EXCERPTED TEXT ▸
======

Congress working on bill to help homeowners
The proposal involves the Federal Housing Administration (FHA) backing up to $300 billion in new loans, providing for more affordable, fixed-rate mortgages. The idea is to avoid foreclosures, not only for homeowners, but for the lenders, who would agree to take on a substantial loss but could reclaim some of the money.
New U.S. Secretary of Housing and Urban Development Steve Preston, who oversees FHA, told The Washington Post that he was concerned about the FHA taking on riskier loans than it normally would. He told reporters that if safeguards are not in place, the agency could be overwhelmed financially.
The administration wants Congress to allow FHA to charge borrowers insurance premiums based on credit risk, changing a system that’s been in place since the New Deal agency was created in 1934. These premiums cover losses tied to defaults and foreclosures. The FHA must break even each year by law, so it must collect as much in premiums as it pays to cover losses related to foreclosures.
Democrats don't agree over some parts of the proposal, including limits on loans the FHA may insure and Fannie Mae and Freddie Mac may buy, the Associated Press reported. The Senate measure sets them at $625,000, while House leaders want the cap as high as $730,000.
The proposal also calls for $14.5 billion in housing tax breaks. A credit of up to $8,000 for first-time home buyers is included. Another provision would include a tax benefit for homeowners who don’t itemize on federal tax returns. Those people could earn $500 to $1,000 in a “standard” annual deducation for the property taxes they pay but can’t write off under current rules, RealtyTimes reported.

======

[Items in a dataset]
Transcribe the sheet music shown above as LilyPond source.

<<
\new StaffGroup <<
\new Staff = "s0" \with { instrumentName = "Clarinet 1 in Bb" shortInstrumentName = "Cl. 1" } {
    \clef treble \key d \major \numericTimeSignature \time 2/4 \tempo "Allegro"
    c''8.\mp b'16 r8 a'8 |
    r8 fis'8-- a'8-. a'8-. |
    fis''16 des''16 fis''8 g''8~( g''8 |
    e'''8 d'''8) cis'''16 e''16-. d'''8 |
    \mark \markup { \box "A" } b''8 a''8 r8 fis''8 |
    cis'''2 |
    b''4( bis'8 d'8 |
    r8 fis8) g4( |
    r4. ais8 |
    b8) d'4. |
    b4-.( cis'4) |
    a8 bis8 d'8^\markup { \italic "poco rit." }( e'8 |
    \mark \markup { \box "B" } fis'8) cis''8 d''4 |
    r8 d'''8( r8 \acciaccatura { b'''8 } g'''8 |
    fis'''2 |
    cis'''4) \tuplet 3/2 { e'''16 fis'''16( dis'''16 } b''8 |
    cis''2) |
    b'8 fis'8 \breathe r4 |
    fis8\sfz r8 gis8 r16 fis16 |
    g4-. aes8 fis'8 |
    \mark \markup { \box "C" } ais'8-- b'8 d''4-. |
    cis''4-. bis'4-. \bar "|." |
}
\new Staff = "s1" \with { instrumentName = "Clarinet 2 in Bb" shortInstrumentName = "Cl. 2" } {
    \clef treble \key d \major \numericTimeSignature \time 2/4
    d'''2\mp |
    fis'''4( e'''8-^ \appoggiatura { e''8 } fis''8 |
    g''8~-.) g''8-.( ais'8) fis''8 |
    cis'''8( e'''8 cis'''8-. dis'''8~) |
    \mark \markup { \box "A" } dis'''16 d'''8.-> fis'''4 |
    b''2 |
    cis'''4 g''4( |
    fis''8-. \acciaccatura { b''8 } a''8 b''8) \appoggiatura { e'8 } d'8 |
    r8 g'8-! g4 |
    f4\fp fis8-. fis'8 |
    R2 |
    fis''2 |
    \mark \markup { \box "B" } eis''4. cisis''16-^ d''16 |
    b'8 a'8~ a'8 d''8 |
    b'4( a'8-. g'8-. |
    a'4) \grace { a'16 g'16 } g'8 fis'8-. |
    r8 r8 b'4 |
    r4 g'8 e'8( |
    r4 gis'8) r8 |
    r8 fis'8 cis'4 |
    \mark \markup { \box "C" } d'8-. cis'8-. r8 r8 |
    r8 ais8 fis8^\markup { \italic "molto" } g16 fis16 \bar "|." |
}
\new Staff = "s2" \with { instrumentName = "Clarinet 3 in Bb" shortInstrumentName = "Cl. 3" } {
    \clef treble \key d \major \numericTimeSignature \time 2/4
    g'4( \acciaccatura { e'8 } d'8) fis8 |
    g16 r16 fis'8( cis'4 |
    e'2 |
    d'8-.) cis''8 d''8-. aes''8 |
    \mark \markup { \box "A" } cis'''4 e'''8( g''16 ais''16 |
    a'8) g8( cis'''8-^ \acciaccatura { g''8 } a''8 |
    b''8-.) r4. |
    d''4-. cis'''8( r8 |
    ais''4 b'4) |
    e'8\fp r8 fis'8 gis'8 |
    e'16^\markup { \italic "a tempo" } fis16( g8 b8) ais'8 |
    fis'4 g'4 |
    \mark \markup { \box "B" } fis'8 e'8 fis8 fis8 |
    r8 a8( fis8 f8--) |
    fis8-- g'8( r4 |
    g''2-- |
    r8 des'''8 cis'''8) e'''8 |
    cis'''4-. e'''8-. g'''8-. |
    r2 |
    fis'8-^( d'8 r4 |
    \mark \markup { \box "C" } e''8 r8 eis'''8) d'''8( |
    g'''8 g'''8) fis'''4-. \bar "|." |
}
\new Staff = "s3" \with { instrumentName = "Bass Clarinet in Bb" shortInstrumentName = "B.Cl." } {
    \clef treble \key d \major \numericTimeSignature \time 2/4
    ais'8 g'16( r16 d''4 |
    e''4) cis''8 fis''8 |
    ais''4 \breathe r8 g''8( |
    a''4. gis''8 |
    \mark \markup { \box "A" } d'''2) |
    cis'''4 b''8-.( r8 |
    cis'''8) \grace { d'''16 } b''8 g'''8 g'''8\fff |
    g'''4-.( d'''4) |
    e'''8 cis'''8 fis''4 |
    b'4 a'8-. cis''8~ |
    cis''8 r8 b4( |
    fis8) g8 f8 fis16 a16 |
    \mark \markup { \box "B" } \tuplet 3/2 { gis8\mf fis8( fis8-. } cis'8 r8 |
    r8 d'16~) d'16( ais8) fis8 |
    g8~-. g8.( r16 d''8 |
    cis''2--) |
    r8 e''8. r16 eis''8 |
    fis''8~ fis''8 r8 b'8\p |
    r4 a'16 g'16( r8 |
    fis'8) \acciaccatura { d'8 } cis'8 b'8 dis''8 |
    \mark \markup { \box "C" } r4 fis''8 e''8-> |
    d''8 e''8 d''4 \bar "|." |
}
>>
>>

======

EXERCISE OBJECTIVE ▸ Repeat word for word the portion of the housing bill article starting with "Democrats don't agree" and going on through "rules, RealtyTimes reported.". The items above are not required for this exercise.

ANSWER FOR THE TASK ▸
Democrats don't agree over some parts of the proposal, including limits on loans the FHA may insure and Fannie Mae and Freddie Mac may buy, the Associated Press reported. The Senate measure sets them at $625,000, while House leaders want the cap as high as $730,000.
The proposal also calls for $14.5 billion in housing tax breaks. A credit of up to $8,000 for first-time home buyers is included. Another provision would include a tax benefit for homeowners who don’t itemize on federal tax returns. Those people could earn $500 to $1,000 in a “standard” annual deducation for the property taxes they pay but can’t write off under current rules, RealtyTimes reported.